久しぶりに見た朝焼け、秋の夕暮れも美しいが、あの日の朝焼けはそれ以上だった。

 まるで、あなたの美しさが、そのまま空に映し出されたように…

 

 あの日、何か心に決めたあなたの顔は、いつもの可愛らしい笑顔とはちがい、美しかった。

 きっと私ひとりの心だけでは映しきれないその美しさを、あの日の空が映し出してくれたのだろう…

 くるくる変わるあなたの表情に、なぜかあなたの本心を見たように錯覚した。…そうであったらと、願ったのかもしれない。

 本当の美しさにつくりものは決して優らない。

 そのままのあなたが笑うとき、

 そのままのあなたの凛とした姿、

 そのままのあなたが一番美しい。

きっとそれは、誰もが大自然の中に見る美しさと同じように、誰かを感動させる。

 

 多くの芸術家がそうしたように、私もそれを伝えたくて、何かで表現しようと努める…

そして、その美しさには遠くおよばないことを知る。それでも、そうせずにはいられない。

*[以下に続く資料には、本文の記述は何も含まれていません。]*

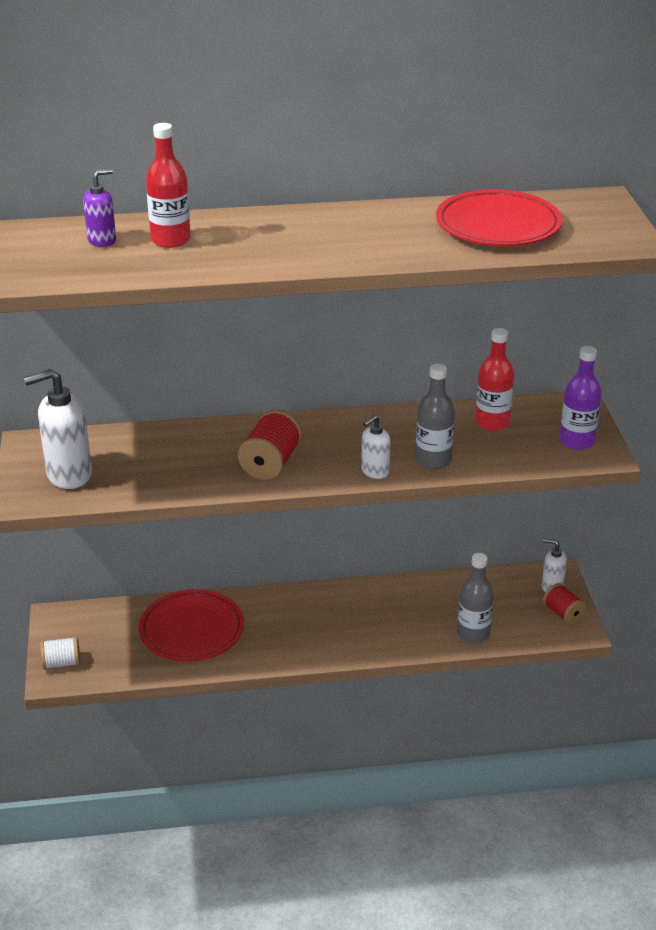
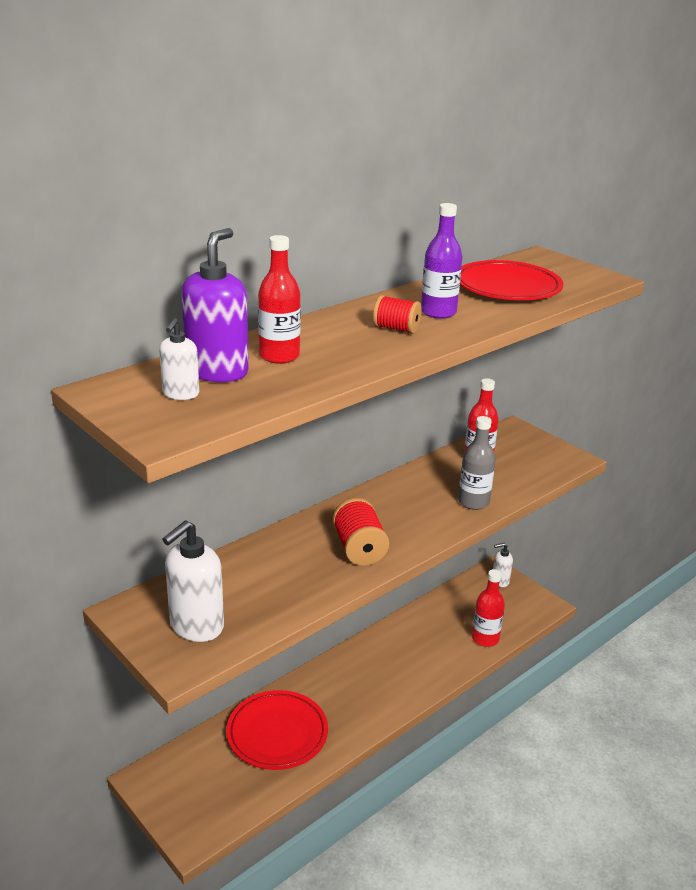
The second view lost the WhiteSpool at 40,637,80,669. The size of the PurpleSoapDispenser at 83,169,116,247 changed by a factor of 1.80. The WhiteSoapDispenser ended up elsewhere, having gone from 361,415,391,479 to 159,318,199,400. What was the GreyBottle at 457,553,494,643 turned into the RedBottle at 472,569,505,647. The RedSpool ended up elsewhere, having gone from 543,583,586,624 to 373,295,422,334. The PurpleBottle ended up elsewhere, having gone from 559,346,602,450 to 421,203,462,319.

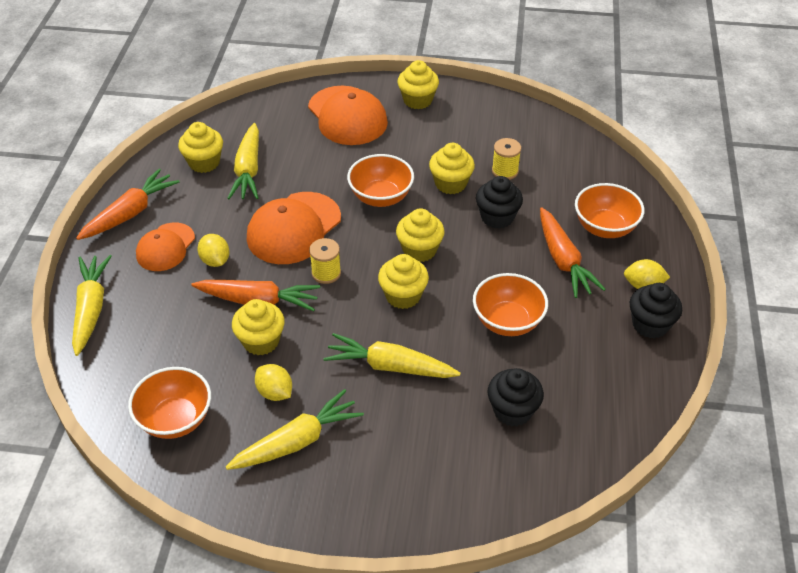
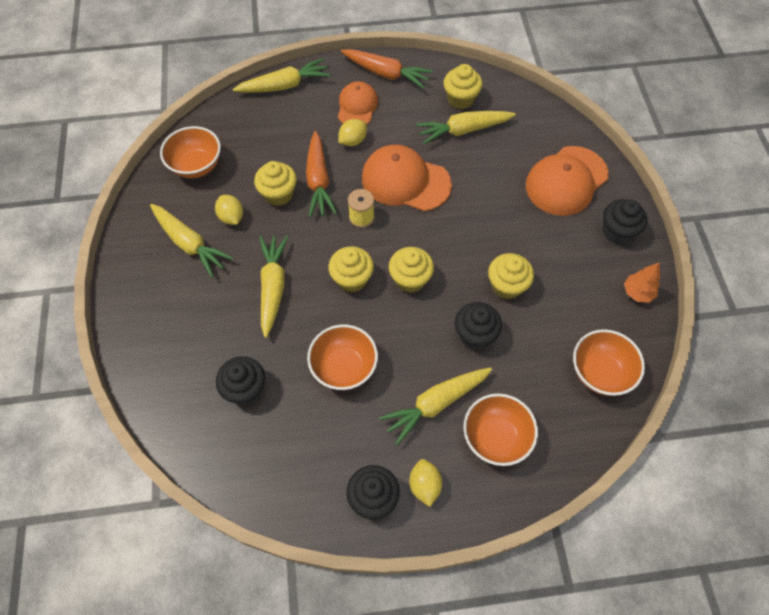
The OrangeCap at 136,223,195,271 ended up facing another way, 90 degrees clockwise from before. The YellowLemon at 255,364,292,401 ended up facing another way, 60 degrees counterclockwise from before. The OrangeBowl ended up elsewhere, having gone from 347,154,414,207 to 573,329,645,396. What was the YellowCupcake at 398,60,439,109 turned into the BlackCupcake at 603,199,647,244. The second view lost the YellowSpool at 492,138,521,180. What was the OrangeCarrot at 540,207,606,298 turned into the YellowCarrot at 379,368,492,445. The second view gained the OrangeTree at 624,262,660,303.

 そうしてつくったものが、その美しさに遠くおよばないと確信しながらも、その美しさが伝われば、と願わずにはいられない。それがその美しさの、ほんのかすかな残り香のようなものであったとしても。

 

 その美しさを失わぬように…

 

 優しく強い愛に育まれたあなたと、美しいときを過ごせることは、世界の秘境にある美しさに出会えたような喜びを感じる。

 

 楽しいと感じるときの流れははやく

 その美しさにときの流れを忘れてしまう。

 

 こうして刻まれたときとあなたの姿は、私の中で多くの大切なものを育んでくれるのだろう。

 再び出会うそのときに、この受けとった素晴らしいものを、少しでも返すことができるだろうか。